What I Learned from the Provider (CIO) Panel
The CIOs from Mass General Brigham, Mayo, OHSU, and Vanderbilt made one overriding point:
If your app is going to last inside a major health system, it must be safe, secure, reliable, and designed for clinical workflows—not just for demos. —Provider Panel, Open@Epic Conference
For vendors, the message is clear: Innovation is welcome, but trustworthiness is non-negotiable.
AI: Present, but Quietly
AI wasn’t the dominant theme of the conference—surprising, given the industry buzz. But the signals were there:
Epic openly discussed its challenges deploying AI safely at scale.
They referenced the open-sourced patient summarization model developed with Yale—an important benchmark for vendors.
For AI-centric startups, this means two things:
Epic intends to build some foundational models themselves.
That doesn’t eliminate opportunities—but the bar for safety and accuracy will keep rising.

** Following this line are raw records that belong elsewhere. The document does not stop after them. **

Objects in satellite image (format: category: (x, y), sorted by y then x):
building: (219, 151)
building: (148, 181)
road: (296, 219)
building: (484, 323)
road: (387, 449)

Why This Matters for Startups
Startups often struggle with three Epic-related hurdles:
Getting access to the right API
Understanding the approval/onboarding process
Needing a customer sponsor to fully activate integration
Open.epic.com doesn’t magically remove these hurdles, but it reduces uncertainty—and uncertainty is the enemy of innovation.
With clearer pathways, documentation, and examples, a startup can now:
Build a prototype faster
Validate value propositions early
Approach Epic customers with more confidence
Know exactly what is and isn’t technically feasible
In fact, you can list your app in Epic Showroom even without a mutual customer using Epic. In short, the ecosystem is becoming healthier.
Why This Matters for Established Vendors
Established vendors—RCM companies, analytics platforms, AI tools, archival systems, medical device manufacturers—all shared the same pain point when I spoke with them:
“Everything depends on getting the right Epic data.”
Epic’s latest moves help by:
Making API capabilities more transparent
Clarifying security and compliance needs
Providing sandboxes to accelerate proof-of-concept
Aligning with TEFCA and FHIR (reducing future rework)
Predictability lowers cost, reduces risk, and accelerates product strategy.
My Overall Takeaway
Epic hasn’t magically become open overnight. But compared to prior years, the level of structure, communication, documentation, and willingness to engage is materially better.
This is a win for:
Developers
Innovators
Health systems
And ultimately, patients
Healthcare desperately needs interoperable, connected ecosystems. Epic’s steps—imperfect but meaningful—deserve recognition.
And if this trajectory continues, the industry will benefit from a richer, more vibrant innovation landscape.